Tout un poème !
C’est un poème en prose qui déroule sa douce mélodie, ses vibrations, ses variations subtiles et son élégance. Un haïku charmant aux premiers abords, qui se révèle fabuleux au fur et à mesure qu’on le relit. Simple et puissant. D’échos en motifs récurrents (celui des jumeaux, tellement drôle), Paterson de Jim Jarmusch conte l’amour, l’amitié, le travail, le quotidien, le temps qui passe.
Paterson, c’est le nom du héros ordinaire que Jarmush décide de suivre une semaine durant, montre en main. 6h30 (parfois un peu plus tôt, parfois un brin plus tard), le réveil sonne. Paterson se lève, avale son bol de Cherrios dans une maison de poupée entièrement customisée par sa petite amie Laura (Golshifteh Farahani, pleine d’humour). Puis Paterson prend sa lunch box et file dans les rues de sa ville : Paterson. Avant de commencer sa tournée, il note dans son carnet secret quelques vers minimalistes sur la vie, l’amour et les allumettes.
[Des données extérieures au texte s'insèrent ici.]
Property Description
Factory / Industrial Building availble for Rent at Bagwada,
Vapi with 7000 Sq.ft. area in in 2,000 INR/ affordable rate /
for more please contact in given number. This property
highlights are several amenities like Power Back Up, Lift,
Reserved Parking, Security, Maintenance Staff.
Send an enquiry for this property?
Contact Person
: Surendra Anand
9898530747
Son recueil de poésie préféré ? Paterson, du poète américain William Carlos Williams qui vécut lui aussi dans cette ville. La boucle est bouclée. Toute la journée, il roule, écoutant le sourire aux lèvres ce que disent les passagers. Quand il rentre chez lui, il s’assoit sur le sofa et c’est au tour de Laura de lui parler, le visage encore barbouillé de sa création du jour. Puis il sort le chien. Passage au bar fétiche pour de truculentes conversations de comptoir… Et hop, nous sommes déjà le jour suivant. 6h30, le réveil sonne. Il se réveille dans les bras de sa douce qui lui raconte son dernier rêve rocambolesque.
En croquant le quotidien d’un couple en osmose (ou presque), Jim Jarmusch pose la question de l’inspiration et de la créativité. Tandis que Laura se passionne pour tout et n’importe quoi, se rêve chanteuse country puis la minute suivante pâtissière hors pair, Paterson peine à la croire quand elle lui dit qu’il est poète et qu’il a du génie. Ce n’est pas grave, si ça ne rime pas, dit-il à une gamine qu’il croise et qui elle aussi écrit des poèmes. Ce n’est pas grave si la vie est simple, murmure Jarmusch. C’est même pour ça qu’elle est belle et qu’on l’aime.
Et la douce dinguerie de ce film d’être un pur moment de bonheur. Sa magie prend le temps d’éclore et de s’installer. On en ressort ému, fou d’amour pour ces deux personnages. Un peu (beaucoup) d’Adam Driver aussi. On a envie d’aller promener Marvin le bouledogue, de préparer une centaine de cupcakes, de se mettre à la guitare et à la poésie…
… et que Jim Jarmusch reparte avec la Palme.
Paterson de Jim Jarmusch, avec Adam Driver, Golshifteh Farahani… Etats-Unis, 2016. En compétition au 69e Festival de Cannes.